The Full Game + Expansion Pack Model, or, Why Wipeout HD Fury = The Future of Downloadable Games | iLounge Backstage


The Full Game + Expansion Pack Model, or, Why Wipeout HD Fury = The Future of Downloadable Games

Developers have been wringing their hands over App Store pricing for the past year, trying to figure out how to make money on games that—under the best conditions, but in actuality, very rarely—approach the quality of PlayStation Portable releases. So here’s the answer: Sony’s futuristic hovercraft racing game Wipeout HD Fury. We profiled Wipeout HD last September, a $20 downloadable game for the PlayStation 3 console, praising its pricing, distribution, and most importantly, its combination of cutting-edge graphics and exhilarating gameplay. Yesterday, Sony released Wipeout HD Fury, a $10 expansion pack that requires the original download, adding eight new tracks, 13 new ship models, new music, and a new user interface.
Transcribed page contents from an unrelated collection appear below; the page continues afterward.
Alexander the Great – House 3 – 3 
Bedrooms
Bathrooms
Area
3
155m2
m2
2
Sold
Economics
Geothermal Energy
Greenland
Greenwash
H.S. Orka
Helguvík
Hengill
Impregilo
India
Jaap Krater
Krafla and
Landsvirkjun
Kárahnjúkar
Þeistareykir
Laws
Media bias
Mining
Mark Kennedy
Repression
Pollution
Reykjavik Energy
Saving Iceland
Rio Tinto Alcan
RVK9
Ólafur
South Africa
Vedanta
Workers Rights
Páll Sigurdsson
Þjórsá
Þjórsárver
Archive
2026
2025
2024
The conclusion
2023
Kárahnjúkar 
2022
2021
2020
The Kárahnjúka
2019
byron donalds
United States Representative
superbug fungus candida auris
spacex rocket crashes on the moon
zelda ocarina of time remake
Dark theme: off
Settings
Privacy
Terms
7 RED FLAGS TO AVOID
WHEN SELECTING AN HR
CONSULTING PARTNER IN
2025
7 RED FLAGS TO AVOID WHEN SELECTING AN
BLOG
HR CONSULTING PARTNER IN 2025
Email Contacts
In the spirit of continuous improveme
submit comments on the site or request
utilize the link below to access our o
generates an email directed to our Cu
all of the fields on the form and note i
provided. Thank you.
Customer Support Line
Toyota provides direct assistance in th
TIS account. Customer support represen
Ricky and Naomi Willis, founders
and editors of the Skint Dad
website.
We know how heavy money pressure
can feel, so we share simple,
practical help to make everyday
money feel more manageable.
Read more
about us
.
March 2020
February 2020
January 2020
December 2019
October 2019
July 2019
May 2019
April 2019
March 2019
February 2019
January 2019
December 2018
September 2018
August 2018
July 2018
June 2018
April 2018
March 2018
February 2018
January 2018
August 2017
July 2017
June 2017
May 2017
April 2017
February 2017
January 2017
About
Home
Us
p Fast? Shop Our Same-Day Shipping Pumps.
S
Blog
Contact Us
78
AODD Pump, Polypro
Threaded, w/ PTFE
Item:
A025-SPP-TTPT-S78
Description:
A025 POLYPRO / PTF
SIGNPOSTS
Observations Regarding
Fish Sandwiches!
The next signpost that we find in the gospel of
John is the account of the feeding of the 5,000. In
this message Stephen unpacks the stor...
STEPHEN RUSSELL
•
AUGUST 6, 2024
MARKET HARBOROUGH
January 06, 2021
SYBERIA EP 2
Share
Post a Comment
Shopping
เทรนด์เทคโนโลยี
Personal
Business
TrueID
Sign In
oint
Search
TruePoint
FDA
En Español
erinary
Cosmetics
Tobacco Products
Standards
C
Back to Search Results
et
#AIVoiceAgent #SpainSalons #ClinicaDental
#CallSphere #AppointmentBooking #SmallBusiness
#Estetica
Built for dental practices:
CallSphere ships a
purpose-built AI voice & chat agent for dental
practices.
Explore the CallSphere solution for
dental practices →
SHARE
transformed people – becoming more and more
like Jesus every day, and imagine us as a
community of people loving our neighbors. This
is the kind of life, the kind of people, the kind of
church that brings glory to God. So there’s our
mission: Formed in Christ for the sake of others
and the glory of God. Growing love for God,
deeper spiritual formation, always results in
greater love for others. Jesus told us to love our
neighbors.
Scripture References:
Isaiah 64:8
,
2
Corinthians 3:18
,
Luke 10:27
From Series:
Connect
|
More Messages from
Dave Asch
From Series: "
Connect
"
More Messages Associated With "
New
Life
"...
To be very clear about why this particular expansion pack works, and had us excitedly doing a midnight download with no questions asked before purchase, several facts need to be stated. First, the initial release was stunning—not just a console-quality game, but a piece of software that truly showed off what the console could do, priced so reasonably that we wanted to support the developers’ future efforts. Sony treated the initial title not as some half-quality, not-quite-finished game, but rather as a technology showcase complete with enough tracks, challenges, and music to fully justify a purchase. The tracks were as “alive” as visions of largely metal and glass future metropolises could be, with little background details that made each stage feel as if the crafts were racing through real, inhabited places.

Second, the Fury expansion pack offers real value, and it’s apparent from moment one. You boot up the game and see that the previously clean white and blue interface has been replaced with a grittier black and red version, complete with particle-effect rendered versions of ships, occasional and deliberate out-of-phase images—pop-up boxes shudder like a flickering TV—and edgier music. There’s an option to switch back to the prior interface, but after seeing this one, we didn’t want to.
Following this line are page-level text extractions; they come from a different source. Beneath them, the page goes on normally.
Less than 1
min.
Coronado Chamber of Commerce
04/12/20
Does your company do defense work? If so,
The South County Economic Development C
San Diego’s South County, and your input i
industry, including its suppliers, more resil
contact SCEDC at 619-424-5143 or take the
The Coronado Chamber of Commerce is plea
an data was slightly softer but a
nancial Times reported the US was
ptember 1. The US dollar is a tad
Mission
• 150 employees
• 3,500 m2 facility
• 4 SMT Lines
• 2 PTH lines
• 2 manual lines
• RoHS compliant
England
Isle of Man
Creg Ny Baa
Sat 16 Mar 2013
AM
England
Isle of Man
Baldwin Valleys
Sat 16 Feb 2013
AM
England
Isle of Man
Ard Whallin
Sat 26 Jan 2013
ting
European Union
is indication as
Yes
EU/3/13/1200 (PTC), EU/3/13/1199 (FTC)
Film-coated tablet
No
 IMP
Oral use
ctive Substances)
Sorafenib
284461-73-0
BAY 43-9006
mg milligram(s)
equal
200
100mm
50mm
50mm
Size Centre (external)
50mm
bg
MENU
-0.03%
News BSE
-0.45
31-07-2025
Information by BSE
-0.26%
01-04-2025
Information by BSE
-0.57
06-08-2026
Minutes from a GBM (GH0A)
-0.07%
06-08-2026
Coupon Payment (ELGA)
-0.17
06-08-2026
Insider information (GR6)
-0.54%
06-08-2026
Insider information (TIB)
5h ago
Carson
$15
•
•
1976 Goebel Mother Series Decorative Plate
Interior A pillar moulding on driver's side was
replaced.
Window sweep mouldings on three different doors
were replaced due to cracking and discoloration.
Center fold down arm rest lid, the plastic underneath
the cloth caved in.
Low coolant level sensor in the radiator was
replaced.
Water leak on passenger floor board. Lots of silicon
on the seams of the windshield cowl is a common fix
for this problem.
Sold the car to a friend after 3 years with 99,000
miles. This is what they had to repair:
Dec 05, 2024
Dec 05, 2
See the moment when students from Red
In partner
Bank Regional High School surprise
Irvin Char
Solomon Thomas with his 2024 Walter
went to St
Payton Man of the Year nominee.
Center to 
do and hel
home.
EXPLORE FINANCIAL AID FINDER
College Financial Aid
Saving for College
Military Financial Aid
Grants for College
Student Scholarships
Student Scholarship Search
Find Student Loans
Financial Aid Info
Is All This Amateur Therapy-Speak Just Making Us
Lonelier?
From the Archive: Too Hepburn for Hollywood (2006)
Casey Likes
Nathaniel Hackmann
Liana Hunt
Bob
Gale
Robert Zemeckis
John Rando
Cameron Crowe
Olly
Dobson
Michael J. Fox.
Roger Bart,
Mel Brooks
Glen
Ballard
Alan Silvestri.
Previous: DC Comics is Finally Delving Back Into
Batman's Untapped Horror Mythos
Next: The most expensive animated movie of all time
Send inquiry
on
The new stages follow in their predecessors’ footsteps, offering 60fps smoothness, outstanding design, and a level of detail that is almost invariably staggering. Every texture looks great at its normal distance, and you can switch between multiple in-game and paused camera views to see additional details that enable Wipeout HD Fury to look literally as good or better than the pre-rendered art Sony used to create for past Wipeout games. This discussion thread does the game far more justice than these quickly-snapped images; it suffices to say that Sony put as much time into making the new levels look fantastic as it had with the preceding title.

And there have been gameplay additions, as well: an Eliminator mode to rack up as many competitor eliminations as possible, leading to a target score, a Zone Battle mode that forces multiple vehicles to compete to reach a specific target speed first, and Detonator, which turns tracks into shooting galleries with fixed targets and limited ammunition to take them down. There’s also a new instant-180 feature, letting you turn your pack-leading ship completely around in a flash to unleash the weapon it’s carrying on unsuspecting followers. Plus, online multiplayer remains intact, with access to two of the three new modes.
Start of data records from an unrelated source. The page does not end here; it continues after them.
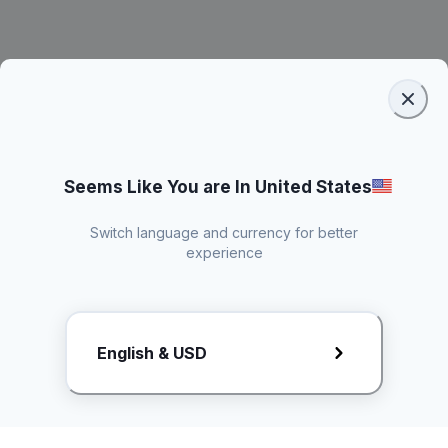
Seems Like You are In United States
Switch language and currency for better
experience
Request Rate Card
English & USD
Butuh konten khusus? Kirim request ke creator!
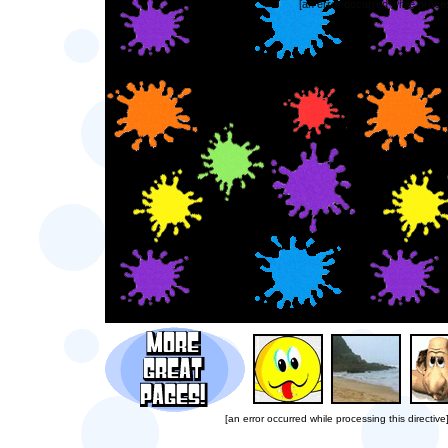
[an error occurred while proces
[an error occurred while processing this directive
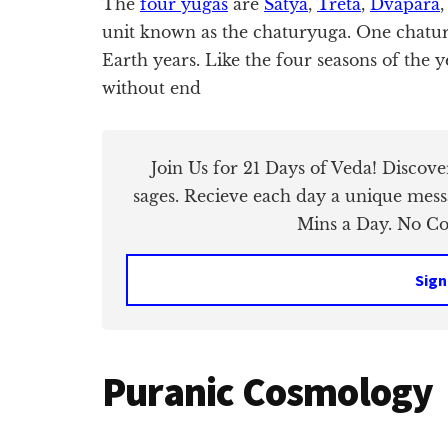
The
four yugas
are
Satya
,
Treta
,
Dvapara
unit known as the chaturyuga. One chatury
Earth years. Like the four seasons of the y
without end
Join Us for 21 Days of Veda! Discov
sages. Recieve each day a unique mess
Mins a Day. No Cos
Sign
Puranic Cosmology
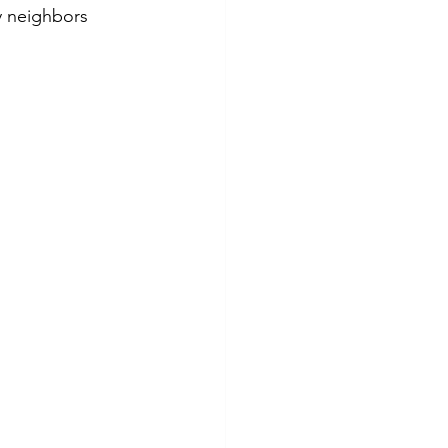
y neighbors 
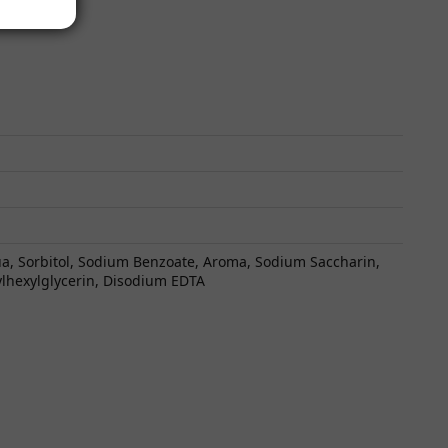
qua, Sorbitol, Sodium Benzoate, Aroma, Sodium Saccharin,
ylhexylglycerin, Disodium EDTA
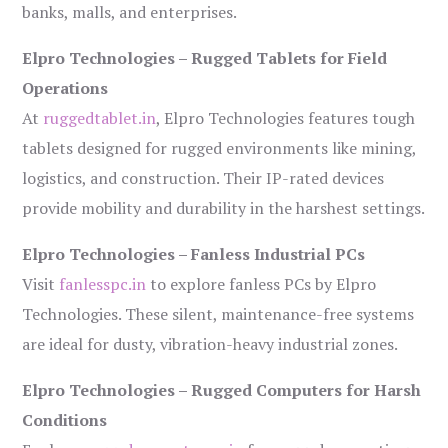
banks, malls, and enterprises.
Elpro Technologies – Rugged Tablets for Field
Operations
At
ruggedtablet.in
, Elpro Technologies features tough
tablets designed for rugged environments like mining,
logistics, and construction. Their IP-rated devices
provide mobility and durability in the harshest settings.
Elpro Technologies – Fanless Industrial PCs
Visit
fanlesspc.in
to explore fanless PCs by Elpro
Technologies. These silent, maintenance-free systems
are ideal for dusty, vibration-heavy industrial zones.
Elpro Technologies – Rugged Computers for Harsh
Conditions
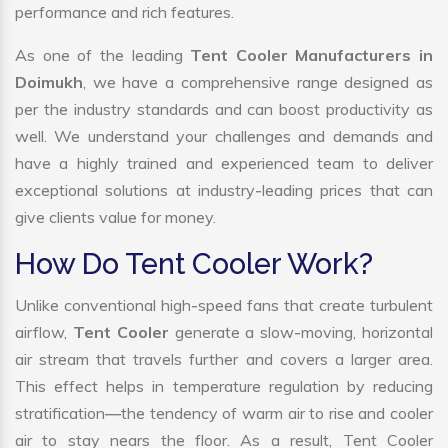
performance and rich features.
As one of the leading
Tent Cooler Manufacturers in
Doimukh
, we have a comprehensive range designed as
per the industry standards and can boost productivity as
well. We understand your challenges and demands and
have a highly trained and experienced team to deliver
exceptional solutions at industry-leading prices that can
give clients value for money.
How Do Tent Cooler Work?
Unlike conventional high-speed fans that create turbulent
airflow,
Tent Cooler
generate a slow-moving, horizontal
air stream that travels further and covers a larger area.
This effect helps in temperature regulation by reducing
stratification—the tendency of warm air to rise and cooler
air to stay nears the floor. As a result, Tent Cooler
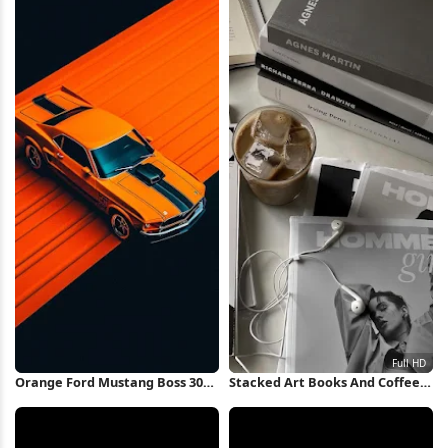
Orange Ford Mustang Boss 302
Stacked Art Books And Coffee
iPhone Wallpaper
Full HD iPhone Wallpaper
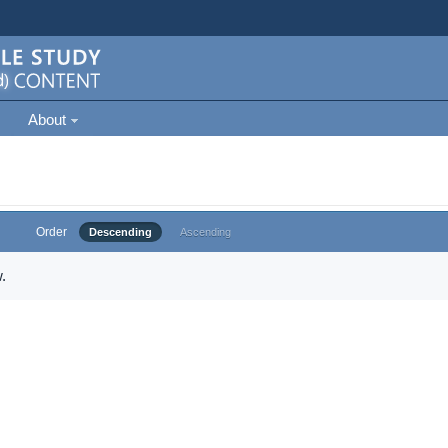
About
Order
Descending
Ascending
.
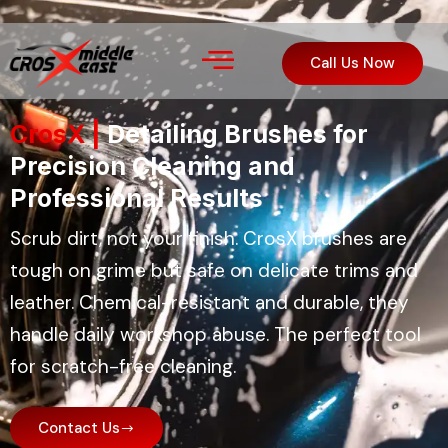
Call Us Now
CrosX |
Detailing Brushes for
Precision Cleaning and
Professional Results
Scrub dirt, not your finish. CrosX brushes are
tough on grime but safe on delicate trims and
leather. Chemical-resistant and durable, they
handle daily workshop abuse. The perfect tool
for scratch-free cleaning.
Contact Us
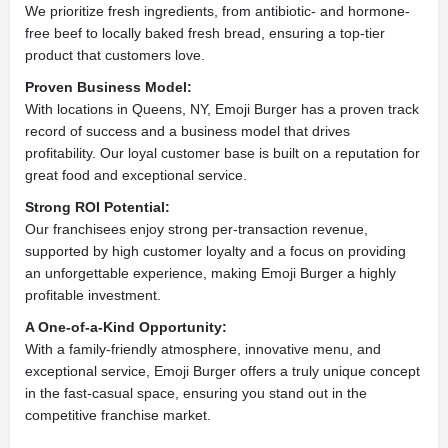
We prioritize fresh ingredients, from antibiotic- and hormone-
free beef to locally baked fresh bread, ensuring a top-tier
product that customers love.
Proven Business Model:
With locations in Queens, NY, Emoji Burger has a proven track
record of success and a business model that drives
profitability. Our loyal customer base is built on a reputation for
great food and exceptional service.
Strong ROI Potential:
Our franchisees enjoy strong per-transaction revenue,
supported by high customer loyalty and a focus on providing
an unforgettable experience, making Emoji Burger a highly
profitable investment.
A One-of-a-Kind Opportunity:
With a family-friendly atmosphere, innovative menu, and
exceptional service, Emoji Burger offers a truly unique concept
in the fast-casual space, ensuring you stand out in the
competitive franchise market.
When a developer does just about everything right, as Sony did in this case, the impact on potential purchasers is electric and palpable. Reactions from the PlayStation community have been not just overwhelmingly positive, but almost universally in the “amazing” category—exactly the sort of buzz that a company needs when its console’s sales have been hurting. If Sony can make a business out of $20 downloadable console games and full-sized $10 update packs—for the PlayStation 3, no less—anyone can. And on the iPhone, where the initial cost of development is way lower and the results are far less engaging, $10 premium downloadable games with big $5 level and feature upgrade packs seems to be the “right” direction for developers to take. Cartridges and discs may still dominate leading game platforms today, but every Wipeout-like release makes them feel like the walking dead. This is the future of gaming, and for the first time in many years, it feels like a future that’s worth paying for.